Friday, they ran Verlander’s pitch count up and got him out of the game after six, making hay against the Mets bullpen with a couple late runs. Saturday, Vladimir Guerrero Jr. finally broke through in a big spot, lining a game-winning double into left field with two-out and two strikes in the ninth. Sunday, the Blue Jays handed Kodai Senga his worst start since making the jump to MLB, adjusting on the fly to the Japanese right-hander’s trademark ghost fork and laying off 10 of the 14 he threw.

“I would say that our at-bats as a group have been getting better over the last couple of series,” said Blue Jays third baseman Matt Chapman. “I know that throughout the course of the season, throughout your lineup there’s going to be guys going through ups and downs. But if we can make even just tough outs and make guys work — even if you’re not getting hits. Guys [Sunday] didn’t get some hits, but they made [Senga] throw a lot of pitches, they didn’t chase. I think those little things add up and lead to guys making mistakes and other guys doing damage.

“If we can grind down pitchers and make it really tough for them to get outs, it’s going to be hard for us to go through highs and lows. That’s how you find ways to win those close ballgames or one-nothing ballgames. You just grind guys down.”

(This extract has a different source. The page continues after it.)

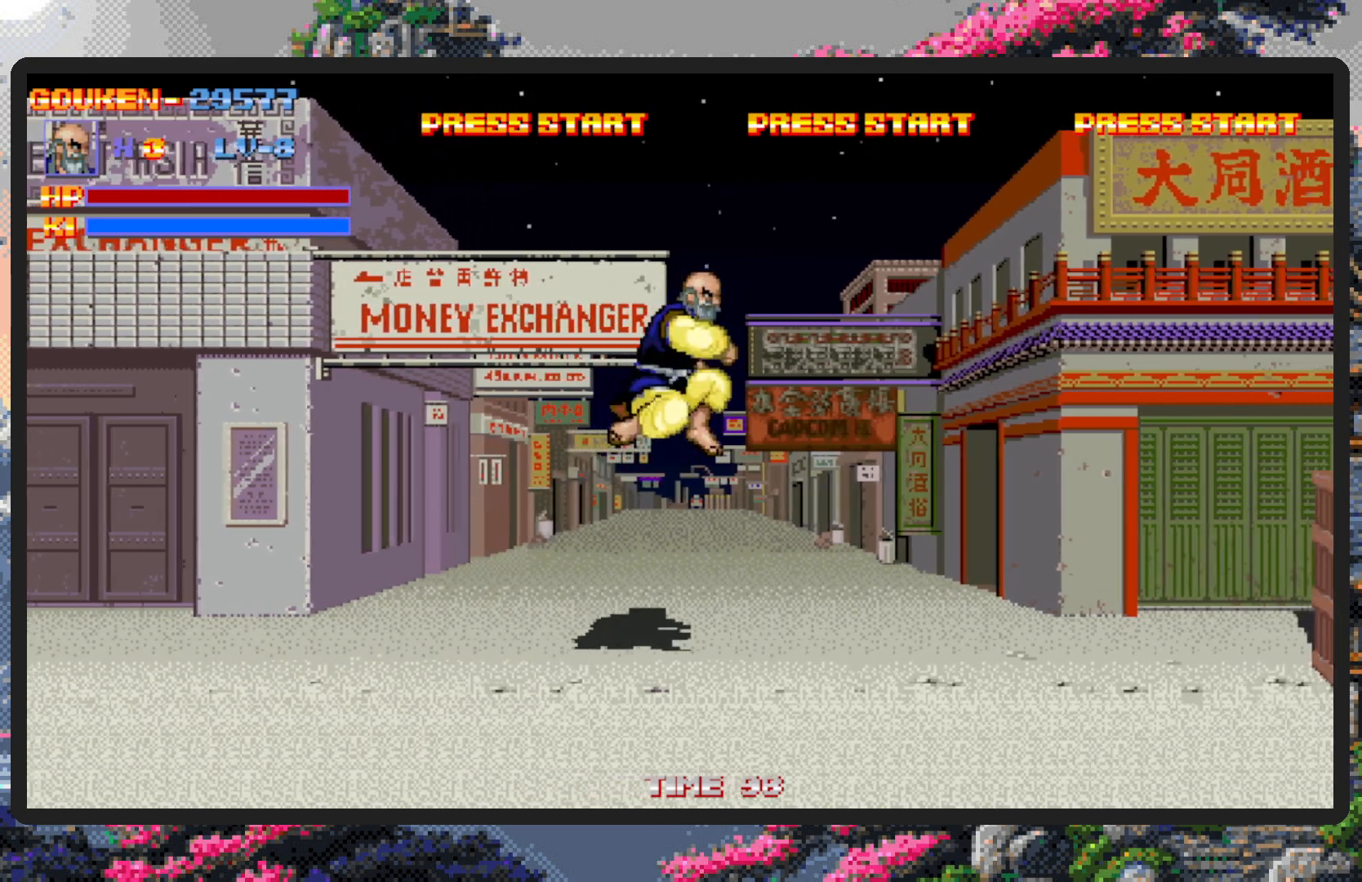
{"buttons": ["DPAD_RIGHT"], "events": [[50, "Y", "down"], [83, "Y", "up"], [134, "Y", "down"], [184, "Y", "up"]]}
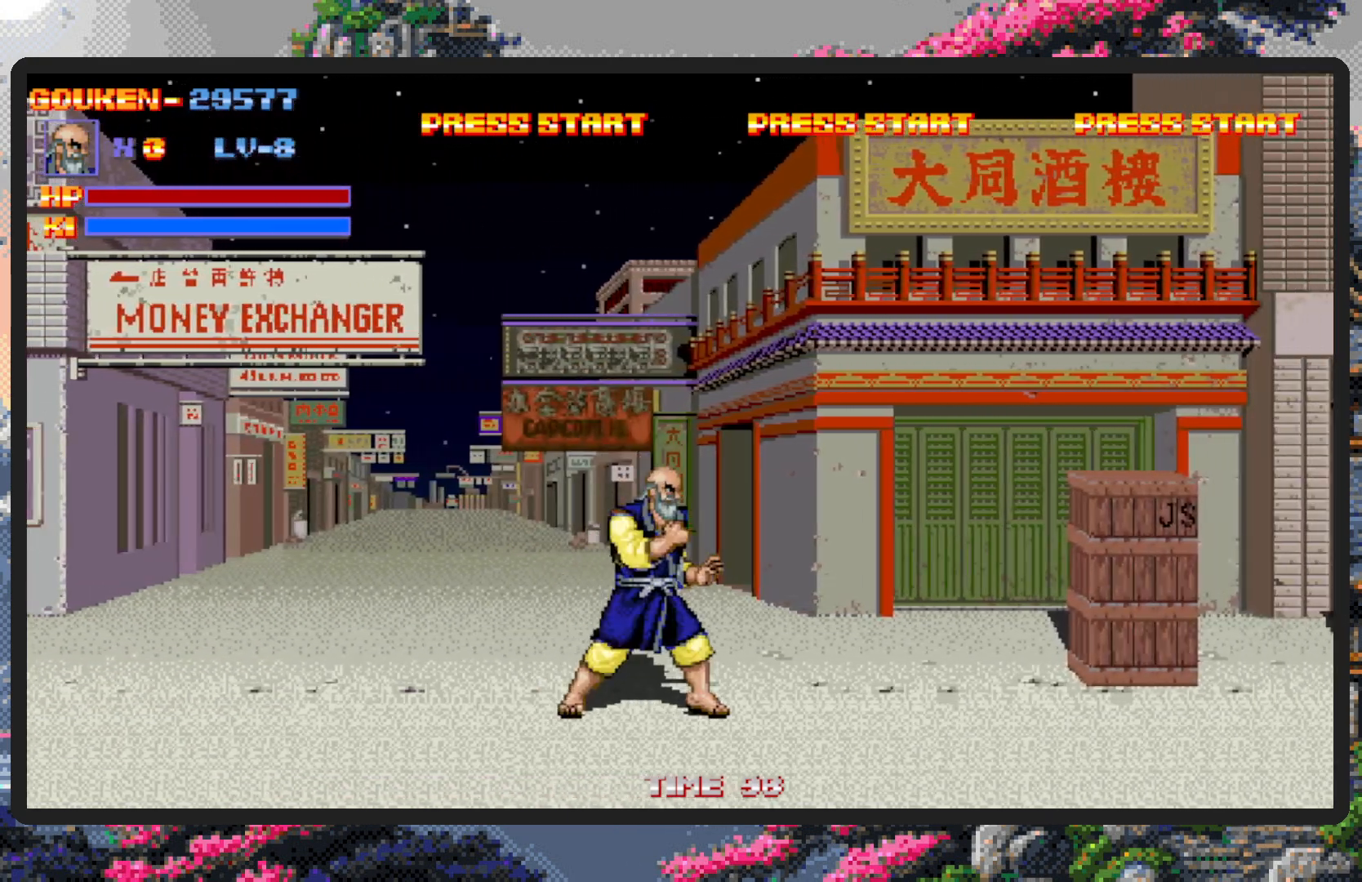
{"buttons": ["DPAD_RIGHT"], "events": [[66, "DPAD_UP", "down"], [166, "DPAD_UP", "up"]]}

That’s what Springer did Sunday, seeing 16 pitches across five plate appearances and putting three balls in play at 97-m.p.h. or harder. He made outs on balls with xBA’s of .410 and .670. — the latter of which would have been a home run at 16 MLB parks, including Rogers Centre. Of the 23 pitches he was thrown outside the zone throughout the Mets series, Springer swung at only three — two of them borderline.

That’s what Springer’s talking about. Focusing on the process numbers, not the outcome ones. And it’s not only his offensive production that’s rounding into form. It’s plays like this one — from Toronto’s 20-1 laugher against the Tampa Bay Rays on May 23 — that tell you Springer’s finally feeling like himself again:

Springer reached a sprint speed of 30.3 feet-per-second on that dash, his fastest sprint since in a calendar year. What would have happened if Springer tried to run like that when he was in the throes of his illness?

“Oh, I would have died,” Springer said. “When you’re sick, you just feel like you can’t do anything. So, it’s been nice to turn the page on that.”

He’s also back to making plays like these:

That’s Springer robbing Pete Alonso of a hit in the bottom of the seventh inning Friday — Chris Bassitt’s Dad Game. Springer was playing Alonso deep, as you ought to against a power hitter like him. And a lot of right fielders wouldn’t attempt to overcome that starting position, instead letting the ball drop and playing it on a bounce.

But as the ball came off Alonso’s bat, Springer considered the Mets first baseman’s lack of speed, how softly the ball was hit, and the game situation. It was all telling him to take a calculated risk. He figured he could contact the ball at the very least to keep it within a reasonable radius if he missed the catch — and possibly see it into his glove if he got on his horse.

“I have all that in mind. And if I have a good bead on it, I just have to go for it,” Springer said. “So, I went for it.”

Perhaps you’re sensing a theme. Preparation, mindset, execution. Process over results. These are the things Springer’s focused on amidst the difficult results he’s experienced so far this season. And they’re the reasons his numbers are creeping back up to where we’ve come to expect them to be.

“I think over the course of the year, I’ve just gradually gotten better. I’m not really putting any one thing on it. I know I had hit a lot of balls hard early that didn’t fall. I just trust the process,” Springer says. “A lot of people like to put emphasis on numbers, which to me doesn’t make sense. I get it. But, at the end of the day, I don’t look at numbers. I just look at the process. And if I feel that the process is good, I know I’ll be in a position to succeed eventually.”